In consideration of treating a complicated disease such as PD, a few background issues should first be addressed. Firstly, PD has no cure with most treatments seeking to improve the daily functioning of PD sufferers (Cools, 2006). Secondly, and as addressed in the 'Stages of pathological development' section (see Table 1), the degeneration of dopamine nerve cells mean that as the disease progresses treatments become less effective (Jankovic, 2008). As a result of this, pharmacological treatments such as Levodopa (L-dopa), decrease in effectiveness, but still remain the primary and most effective treatment for managing PD (Cools, 2006; Jankovic, 2008; Sveinbjornsdottir, 2016). Furthermore, as PD progresses, physiotherapy and invasive neurosurgical treatments such as Deep Brain Stimulation (DBS) [missing something?] name some of the interventions used to treat PD (Cools, 2006).

Figure 1. Visible tremor, an uncontrollable movement commonly found in the hand, initiated from the contralateral side of the brain most affected by Parkinson's disease.

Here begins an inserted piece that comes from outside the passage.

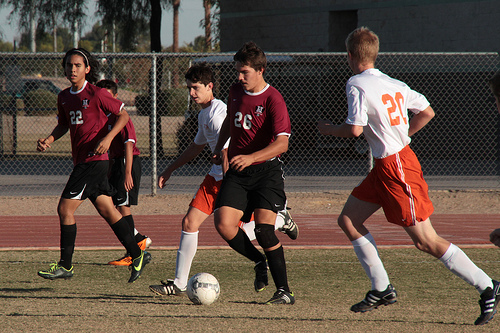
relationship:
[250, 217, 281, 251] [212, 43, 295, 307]
knee brace on boy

On a motivational level, treatments seek to reestablish normal physiological regulation, which in turn gives rise to re-energised and goal directed motor movement (Dempsey, 1951; Fahn, 2008). Furthermore, with the help of medication or neurosurgical intervention, an individuals[grammar?] physiological needs can be met (Jankovic, 2008). However, for any treatment to be effective, adherence to a treatment plan is the most important component to intervention (Leopold, Polansky, & Hurka, 2004). Moreover, high-hope and self-efficacy can improve motivation and persistence in a treatment plan.

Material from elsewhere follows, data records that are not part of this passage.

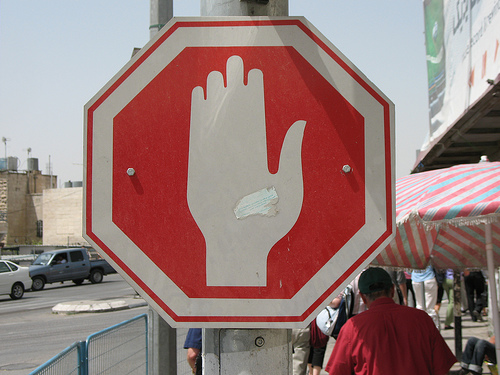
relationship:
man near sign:
[351, 259, 425, 343] [121, 68, 378, 298]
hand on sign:
[182, 74, 317, 239] [121, 68, 378, 298]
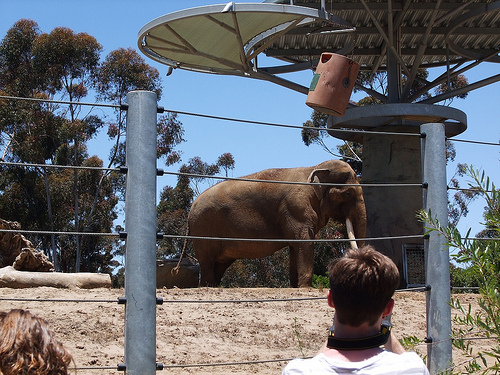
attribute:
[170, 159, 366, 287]
elephant — large, mature, brown-gray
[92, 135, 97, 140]
leaf — green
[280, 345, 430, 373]
t-shirt — white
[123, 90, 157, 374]
pole — metallic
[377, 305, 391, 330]
recording device — electronic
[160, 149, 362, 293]
elephant — brownish grey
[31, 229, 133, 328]
trunk — tree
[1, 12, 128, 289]
trees — tall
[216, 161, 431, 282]
elephant — dusty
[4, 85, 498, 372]
fence — wire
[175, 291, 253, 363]
dirt — tan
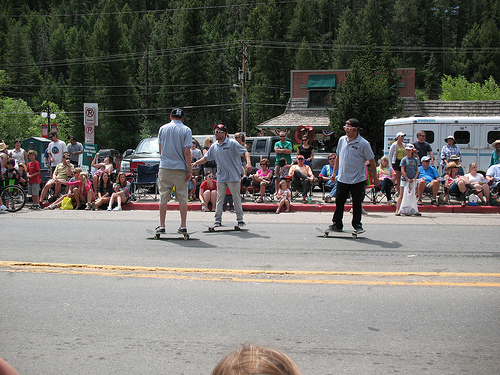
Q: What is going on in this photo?
A: Skateboarding with viewers.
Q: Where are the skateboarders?
A: On the road.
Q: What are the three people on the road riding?
A: Skateboards.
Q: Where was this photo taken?
A: At an outdoor event.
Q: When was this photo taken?
A: Outside, during the daytime.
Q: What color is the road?
A: Gray.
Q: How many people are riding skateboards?
A: Three.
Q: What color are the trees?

Levodopa (L-dopa)[edit | edit source]

In the management of PD, L-dopa, the chemical precursor to the neurotransmitter dopamine, is the gold standard for management of PD (NINDS, 2016). The biggest reason L-dopa has been so effective, has been its ability to bypass the blood brain barrier, replenishing the brains[grammar?] dwindling supply of dopamine (Cools, 2006; Hornykiewicz, 2002). The replenishment of dopamine in areas such as the substantia nigra, means that there is more dopamine available to facilitate movement (NINDS, 2016). As a result, L-dopa primarily increases daily function by reducing the severity of symptoms such as bradykinesia, rigidity and, in some cases, tremor (Fahn, 2008, NINDS, 2016). Concurrently, carbidopa and other agonists are used in conjunction with L-dopa, delaying the metabolism of dopamine, and thereby increasing the availability of dopamine in degenerated dopaminergic nerve cells (Fahn, 2008; NINDS, 2016).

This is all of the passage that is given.